What an unenviable situation a man must be in to live himself, and see everybody else destroyed! What a glory it would be to him! He could then exclaim, like Alexander Selkirk,
I am monarch of all I survey, My right there is none to dispute.
It is a glory I never want to have.
The religious world scandalize the Deity by saying He is quite alone. I once learned a piece to repeat on the Fourth of July. It began like this—
When time was not, e'er suns and planets shone; When God their mighty Maker lived alone; When men, the high born offspring of the sky, Lived but in visions to the Eternal's eye; T'was then that freedom held her bright abode In cloudless glory in the mind of God.

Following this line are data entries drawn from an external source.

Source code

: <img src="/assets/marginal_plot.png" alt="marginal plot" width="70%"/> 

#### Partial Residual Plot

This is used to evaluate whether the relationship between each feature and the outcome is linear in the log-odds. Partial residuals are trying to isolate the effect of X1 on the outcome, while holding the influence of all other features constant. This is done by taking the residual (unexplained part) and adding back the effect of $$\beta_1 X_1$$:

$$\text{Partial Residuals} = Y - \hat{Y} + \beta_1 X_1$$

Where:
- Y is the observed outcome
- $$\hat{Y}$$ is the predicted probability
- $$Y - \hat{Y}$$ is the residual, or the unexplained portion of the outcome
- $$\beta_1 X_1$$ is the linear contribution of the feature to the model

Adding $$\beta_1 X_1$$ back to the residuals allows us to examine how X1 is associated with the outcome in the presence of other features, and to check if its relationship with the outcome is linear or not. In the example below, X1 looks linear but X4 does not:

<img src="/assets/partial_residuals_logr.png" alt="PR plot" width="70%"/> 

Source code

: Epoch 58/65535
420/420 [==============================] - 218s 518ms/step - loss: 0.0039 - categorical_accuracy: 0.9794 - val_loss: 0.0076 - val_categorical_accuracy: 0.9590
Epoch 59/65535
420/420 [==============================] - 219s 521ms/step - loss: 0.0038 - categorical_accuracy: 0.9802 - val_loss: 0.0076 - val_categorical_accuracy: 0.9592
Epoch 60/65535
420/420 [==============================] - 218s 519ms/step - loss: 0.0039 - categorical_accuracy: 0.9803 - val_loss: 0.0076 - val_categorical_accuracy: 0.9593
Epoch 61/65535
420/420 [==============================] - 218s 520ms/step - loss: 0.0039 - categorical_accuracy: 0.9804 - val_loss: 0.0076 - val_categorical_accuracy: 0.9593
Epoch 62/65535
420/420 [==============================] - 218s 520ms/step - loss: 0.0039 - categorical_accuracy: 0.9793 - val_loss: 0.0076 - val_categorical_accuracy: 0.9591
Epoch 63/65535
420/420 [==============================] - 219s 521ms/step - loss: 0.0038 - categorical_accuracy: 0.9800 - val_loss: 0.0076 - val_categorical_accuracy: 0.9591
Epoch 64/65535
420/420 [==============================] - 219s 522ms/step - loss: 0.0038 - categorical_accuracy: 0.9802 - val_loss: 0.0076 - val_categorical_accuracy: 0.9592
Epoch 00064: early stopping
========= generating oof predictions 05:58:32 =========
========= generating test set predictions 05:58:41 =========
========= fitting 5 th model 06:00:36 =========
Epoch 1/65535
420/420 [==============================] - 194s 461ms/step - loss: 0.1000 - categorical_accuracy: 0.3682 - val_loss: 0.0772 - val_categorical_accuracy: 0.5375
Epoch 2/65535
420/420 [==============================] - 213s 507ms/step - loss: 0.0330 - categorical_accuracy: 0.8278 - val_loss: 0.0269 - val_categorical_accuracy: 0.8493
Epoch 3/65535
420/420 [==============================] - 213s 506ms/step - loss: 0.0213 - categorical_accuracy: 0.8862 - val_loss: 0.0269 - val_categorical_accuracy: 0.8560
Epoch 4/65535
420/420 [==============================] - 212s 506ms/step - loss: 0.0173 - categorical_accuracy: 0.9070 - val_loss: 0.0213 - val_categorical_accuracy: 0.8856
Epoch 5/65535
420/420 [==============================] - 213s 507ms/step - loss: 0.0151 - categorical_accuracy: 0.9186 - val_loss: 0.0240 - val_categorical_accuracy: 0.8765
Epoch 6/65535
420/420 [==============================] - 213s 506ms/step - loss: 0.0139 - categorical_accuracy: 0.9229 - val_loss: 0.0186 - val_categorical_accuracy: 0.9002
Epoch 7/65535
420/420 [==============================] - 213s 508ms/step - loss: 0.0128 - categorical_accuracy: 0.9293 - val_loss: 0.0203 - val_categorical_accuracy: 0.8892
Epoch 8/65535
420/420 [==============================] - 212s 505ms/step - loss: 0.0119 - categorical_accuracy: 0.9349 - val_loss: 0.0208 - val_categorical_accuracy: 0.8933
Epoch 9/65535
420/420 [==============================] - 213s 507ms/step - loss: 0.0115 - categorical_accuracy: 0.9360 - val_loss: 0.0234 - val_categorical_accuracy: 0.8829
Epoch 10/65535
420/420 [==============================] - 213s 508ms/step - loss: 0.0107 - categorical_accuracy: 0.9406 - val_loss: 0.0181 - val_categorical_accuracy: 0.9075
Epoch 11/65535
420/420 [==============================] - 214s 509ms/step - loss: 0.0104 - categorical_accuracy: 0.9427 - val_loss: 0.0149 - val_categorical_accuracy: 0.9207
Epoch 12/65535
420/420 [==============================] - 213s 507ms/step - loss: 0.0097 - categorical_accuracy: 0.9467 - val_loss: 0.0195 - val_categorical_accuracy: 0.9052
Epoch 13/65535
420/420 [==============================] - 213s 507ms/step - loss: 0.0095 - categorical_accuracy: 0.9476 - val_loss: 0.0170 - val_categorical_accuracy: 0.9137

I do not believe God was ever alone; for He has said Himself, it is not good for man to be alone; and if it is not good, I am sure He will not be alone.
We are created in His image and likeness, and I think He has been moving on the same track we are in, and we shall acquire the same experience if we listen to His revelations. "What!" do you suppose He has lived in the flesh?" Paul says, we have not a God that cannot be touched with the feelings of our infirmities. Why? Because he has felt about the same as we do. The other day when brother Hyde was mixing mortar, a person came along and said, "Brother Hyde, is it possible that I see you mixing mortar?" "Yes," I replied, and when I stand up yonder, and see you poor fellows mixing mortar, I can sympathise with you." I should hate to enlist under a General, and follow him to the field of battle if he had never been there; I should want him to have a little experience, and then I could follow him with some degree of confidence.
I have spoken to you freely on the common salvation. And while the Spirit is upon me, I would charge you to practise it; to set your standard prices now, and maintain them to your brethren in the spring. If you have not already set them high enough to meet your ambitious views, raise them until they will, and there let them stand. That is my advice, and who is going to be injured by it? No person. Who is going to be benefited by it? The producer, who has to go into the field with his life in one hand, and the implement of husbandry in the other. If this is done, the hand of God will strengthen the hands of the producer, and he will live in time and throughout eternity; and we shall have abundance, and rejoice in the kingdom of our God.
Contend earnestly for the faith once delivered to the Saints. But if I were to branch out upon that, I should detain you too long. I will therefore leave it for another occasion, or for some one who is better able to handle it than myself.
May God bless us, and save us in His kingdom. Amen.